Display the number of lines in each data file using a similar loop.

solution:

for datafile in /usr/203b-data/mimic-iv/core/*.gz
  do
    ls -l $datafile
    echo "the number of lines:" 
    zcat $datafile | awk 'END { print NR }'
  done

Q1.5

Display the first few lines of admissions.csv.gz. How many rows are in this data file? How many unique patients (identified by subject_id) are in this data file? What are the possible values taken by each of the variable admission_type, admission_location, insurance, language, marital_status, and ethnicity? Also report the count for each unique value of these variables. (Hint: combine Linux commands zcat, head/tail, awk, uniq, wc, and so on.)

solution:

zcat /usr/203b-data/mimic-iv/core/admissions.csv.gz | 
awk '(NR<=5)'
echo "the number of rows:"
zcat /usr/203b-data/mimic-iv/core/admissions.csv.gz | 
awk 'END { print NR }' 
echo "the number of unique patients: (colname row excluded)"
zcat /usr/203b-data/mimic-iv/core/admissions.csv.gz | 
awk  -F ',' '{ print $1 }' | sort | uniq |
tail -n +2 | awk 'END { print NR }'
for i in 6 7 9 10 11 12; 
do
echo "---------------------------"
zcat /usr/203b-data/mimic-iv/core/admissions.csv.gz | 
awk  -F ',' -v i=$i '{ print $i }' | 
awk '(NR<=1)''{printf "%-19s~%-20s\n", $1,
"(count & values (* NULL/NA included))"}' 
zcat /usr/203b-data/mimic-iv/core/admissions.csv.gz | 
awk  -F ',' -v i=$i '{ print $i }' | tail -n +2 | sort | uniq -c 
done

Q3. More fun with Linux

Try these commands in Bash and interpret the results: cal, cal 2021, cal 9 1752 (anything unusual?), date, hostname, arch, uname -a, uptime, who am i, who, w, id, last | head, echo {con,pre}{sent,fer}{s,ed}, time sleep 5, history | tail.

solution:

cal

cal display the calender of current month.

cal 2021

cal 2021 display the calender of all month in 2021.

cal 9 1752

cal 9 1752 seems display a incomplete calender of September 1752. Reason: The Gregorian calendar reform was adopted by the Kingdom of Great Britain in September 1752. As a result, the September 1752 cal shows the adjusted days missing. [wiki]

date

date returns the date in the default system timezone.

hostname

hostname provides the name of the server.

arch

arch provides the computer architecture.

uname -a

uname -a prints the name, version and other details about the current machine and the operating system running on it.

uptime

uptime returns information about how long your system has been running together with the current time, number of users with running sessions, and the system load averages for the past 1, 5, and 15 minutes.

who am i

who am i displays the username of the current user when this command is invoked.

who

who displays account information: user login name, user’s terminal, time of login as well as the host the user is logged in from.

w

w displays information about currently logged in users and what each user is doing.

id

id print real and effective User ID (UID) and Group ID (GID).

last | head

last | head displays the first 10 users logged in and out since the file /var/log/wtmp was created.
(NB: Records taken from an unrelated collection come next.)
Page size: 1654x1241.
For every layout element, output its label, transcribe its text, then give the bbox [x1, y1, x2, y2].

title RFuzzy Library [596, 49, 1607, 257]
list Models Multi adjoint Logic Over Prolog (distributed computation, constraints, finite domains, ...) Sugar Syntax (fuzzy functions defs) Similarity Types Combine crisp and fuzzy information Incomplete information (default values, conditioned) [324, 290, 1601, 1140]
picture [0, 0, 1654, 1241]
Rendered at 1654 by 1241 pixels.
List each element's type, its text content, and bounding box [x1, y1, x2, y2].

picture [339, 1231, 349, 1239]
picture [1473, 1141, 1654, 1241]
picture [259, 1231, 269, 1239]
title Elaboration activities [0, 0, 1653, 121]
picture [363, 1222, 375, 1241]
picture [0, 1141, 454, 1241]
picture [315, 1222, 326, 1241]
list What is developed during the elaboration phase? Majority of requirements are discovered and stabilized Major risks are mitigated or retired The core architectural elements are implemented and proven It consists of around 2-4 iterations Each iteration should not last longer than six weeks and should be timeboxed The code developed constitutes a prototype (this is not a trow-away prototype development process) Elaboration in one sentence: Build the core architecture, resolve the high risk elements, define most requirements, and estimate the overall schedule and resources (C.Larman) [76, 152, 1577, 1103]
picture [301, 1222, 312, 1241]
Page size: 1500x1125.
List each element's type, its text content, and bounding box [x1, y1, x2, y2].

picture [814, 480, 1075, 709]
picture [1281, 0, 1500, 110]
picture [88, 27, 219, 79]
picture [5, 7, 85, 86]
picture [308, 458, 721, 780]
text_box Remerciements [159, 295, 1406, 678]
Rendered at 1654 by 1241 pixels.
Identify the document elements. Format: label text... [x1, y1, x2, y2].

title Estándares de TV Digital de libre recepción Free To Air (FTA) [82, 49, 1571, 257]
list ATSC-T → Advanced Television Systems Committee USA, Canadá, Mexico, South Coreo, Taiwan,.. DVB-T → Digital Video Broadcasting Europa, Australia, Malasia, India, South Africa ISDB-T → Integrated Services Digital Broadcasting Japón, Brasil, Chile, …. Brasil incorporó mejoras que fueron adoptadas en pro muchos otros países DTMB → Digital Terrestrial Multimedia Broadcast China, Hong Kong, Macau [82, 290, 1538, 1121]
echo {con,pre}{sent,fer}{s,ed}

echo {con,pre}{sent,fer}{s,ed} generates all the permutations possible of a set of elements ({con,pre}{sent,fer}{s,ed}) stored in a variable in groups of 2 elements.

time sleep 5

time sleep 5 pauses execution of shell scripts or commands for a 5-second period on a Linux

set -o history
echo "zza"
history | tail

history | tail shows 10 of the last commands that have been recently used.